Activity: Images are to be left out; everything else in the listing should be repeated exactly.

Records supplied:
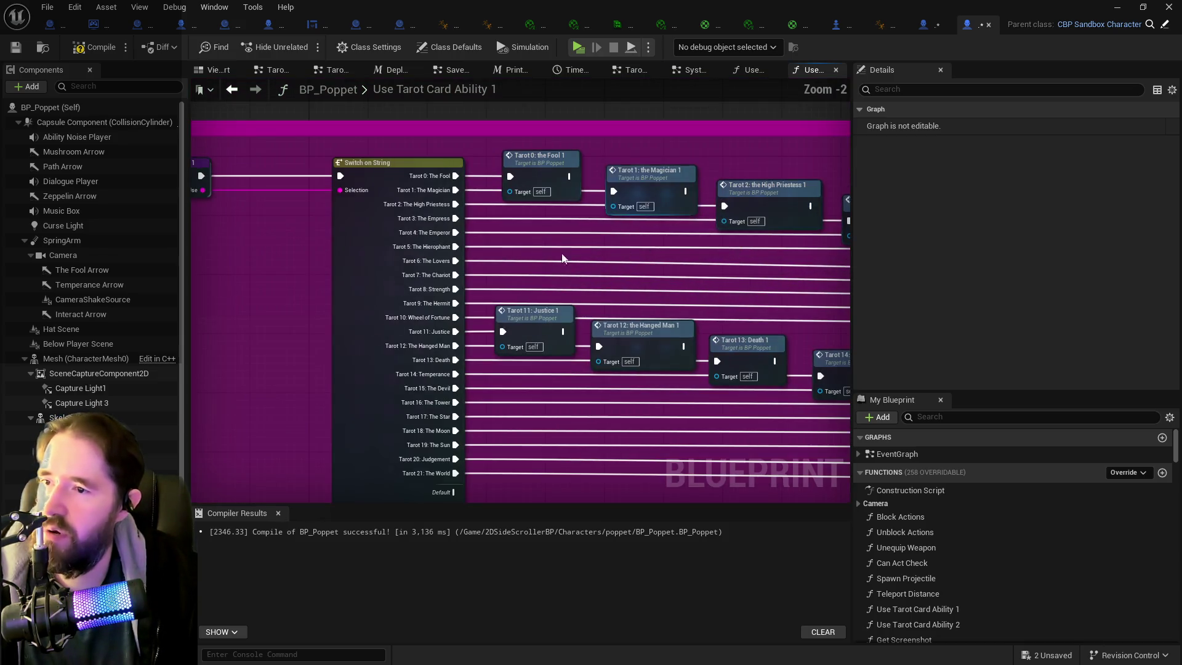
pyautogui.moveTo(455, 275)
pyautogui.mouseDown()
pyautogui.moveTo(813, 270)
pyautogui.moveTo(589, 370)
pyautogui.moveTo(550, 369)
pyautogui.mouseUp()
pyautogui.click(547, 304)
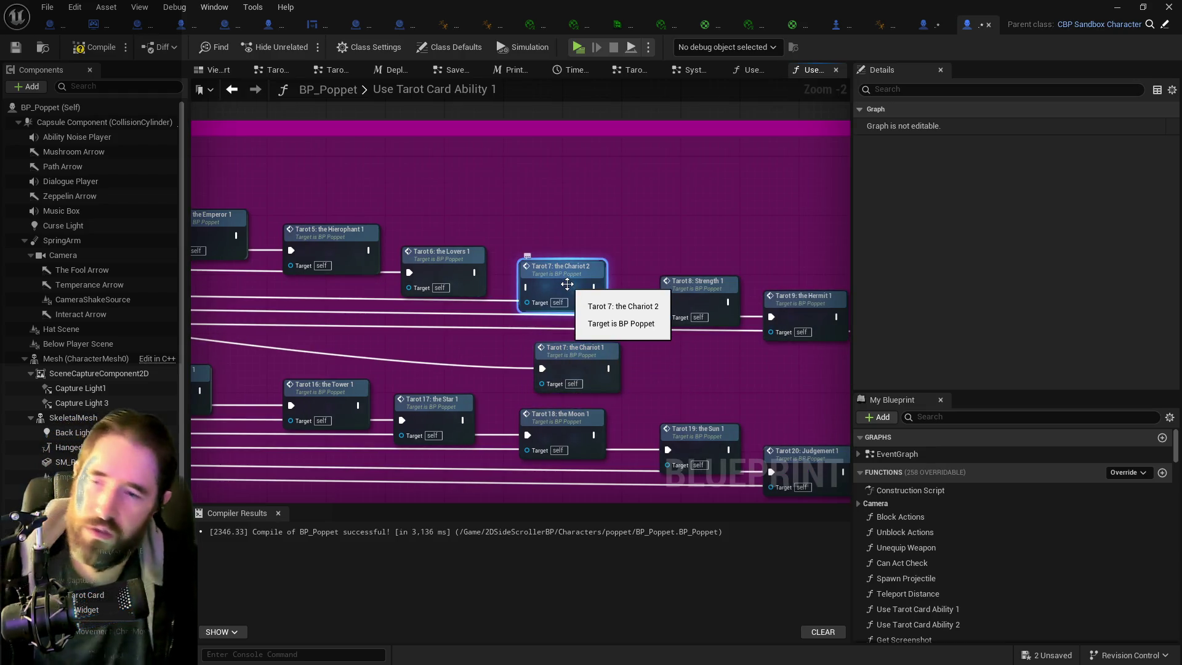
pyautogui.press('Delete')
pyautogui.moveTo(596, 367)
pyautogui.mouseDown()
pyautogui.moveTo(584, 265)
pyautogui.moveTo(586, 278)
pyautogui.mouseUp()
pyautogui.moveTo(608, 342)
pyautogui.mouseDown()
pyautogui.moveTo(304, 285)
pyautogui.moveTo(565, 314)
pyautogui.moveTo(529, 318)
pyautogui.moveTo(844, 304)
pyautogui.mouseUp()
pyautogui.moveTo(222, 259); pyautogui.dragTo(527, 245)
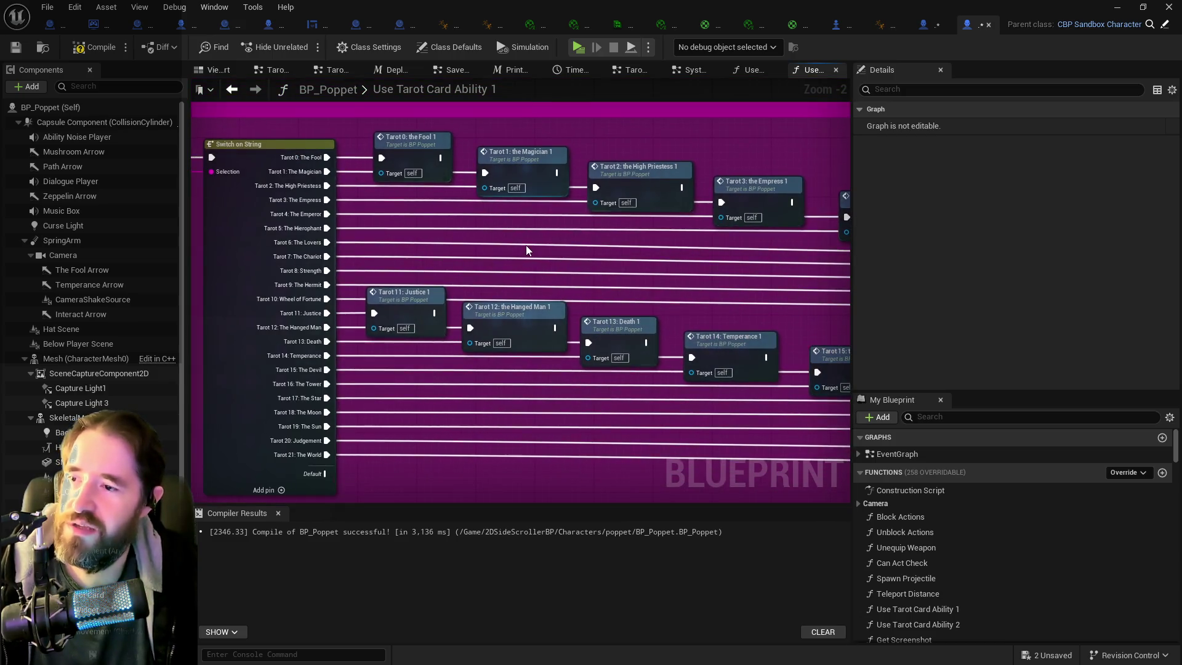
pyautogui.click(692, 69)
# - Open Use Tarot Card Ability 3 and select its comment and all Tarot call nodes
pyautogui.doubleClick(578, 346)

Reply:
pyautogui.moveTo(455, 275)
pyautogui.mouseDown()
pyautogui.moveTo(813, 270)
pyautogui.moveTo(589, 370)
pyautogui.moveTo(550, 369)
pyautogui.mouseUp()
pyautogui.click(547, 304)
pyautogui.press('Delete')
pyautogui.moveTo(596, 367)
pyautogui.mouseDown()
pyautogui.moveTo(584, 265)
pyautogui.moveTo(586, 278)
pyautogui.mouseUp()
pyautogui.moveTo(608, 342)
pyautogui.mouseDown()
pyautogui.moveTo(304, 285)
pyautogui.moveTo(565, 314)
pyautogui.moveTo(529, 318)
pyautogui.moveTo(844, 304)
pyautogui.mouseUp()
pyautogui.moveTo(222, 259); pyautogui.dragTo(527, 245)
pyautogui.click(692, 69)
# - Open Use Tarot Card Ability 3 and select its comment and all Tarot call nodes
pyautogui.doubleClick(578, 346)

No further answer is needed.